A normal net costs around US$ 1.75 compared to US$ 4.50 for a long-lasting insecticidal net but is not as cost-effective as a long-lasting one. The Global Fund to Fight AIDS, Tuberculosis and Malaria recently approved the purchase of 108 million nets so money is available.
"At this point in time, the major bottleneck is not money but for countries in Africa to organize distribution of long lasting insecticidal nets to achieve high coverage. Governments need to assume responsibility rather than leaving it up to NGOs," WHO's Schapira said.
Dr David Molyneux, director of the Lymphatic Filariasis Support Centre at the Liverpool School of Tropical Medicine, argued in the BMJ in May that the Roll Back Malaria Partnership's scheme for net distribution, in which pregnant women attending antenatal services should receive vouchers to subsidize the purchase of nets, misses the many women who do not attend such services (BMJ 2004;328:1129-32).
Dr Molyneux said that the distribution of nets should be linked to other disease control programmes. For example, a recent programme offered a free insecticidal net to people attending measles vaccine sessions in remote rural districts of Zambia and Ghana.

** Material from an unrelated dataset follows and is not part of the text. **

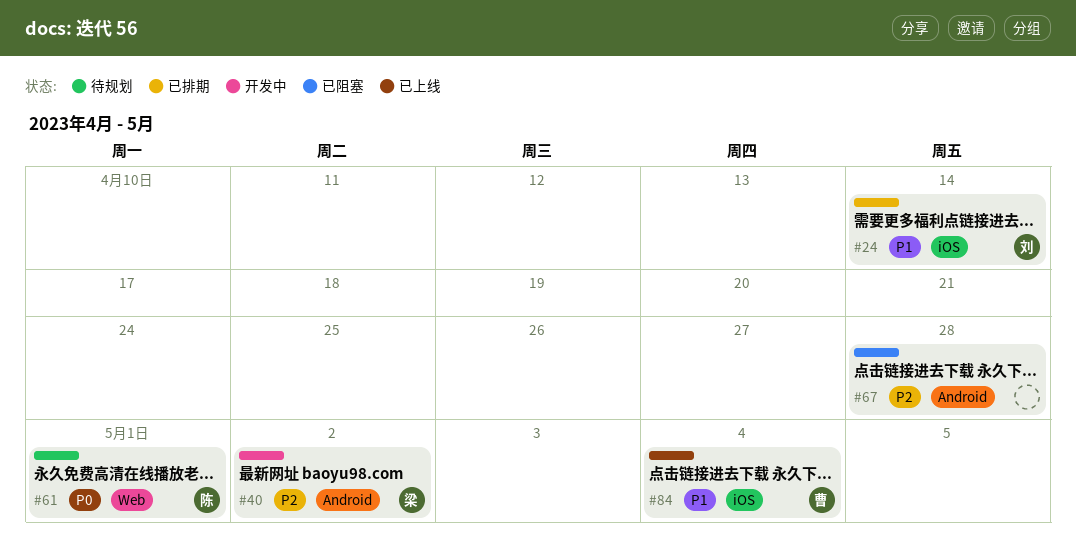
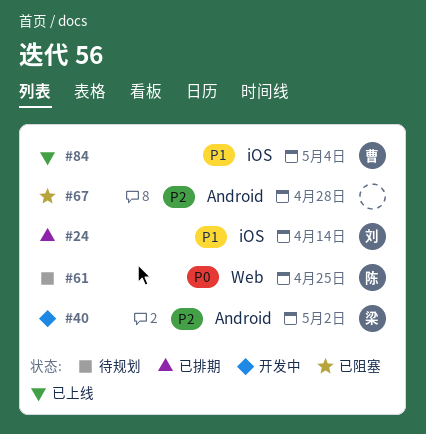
#61, due: May 1 -> Apr 25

As a result, the target for net coverage in the areas was achieved in one week. Malaria control programmes could also be combined with programmes for preventing two other parasitical diseases: river blindness and bilharziasis.
In the Abuja Declaration of April 2000, African governments committed themselves to reduce or eliminate the tariffs and taxes imposed on mosquito nets and insecticides.
"Some countries tax mosquito nets at the same rate as an Armani suit. At the Abuja summit all the African heads of state agreed to stop this but few countries have followed this through," De Savigny said adding: "Tanzania was one country that did so and now has one of the highest net coverages in Africa. In comparison, Nigeria still applies a 70% tax on nets".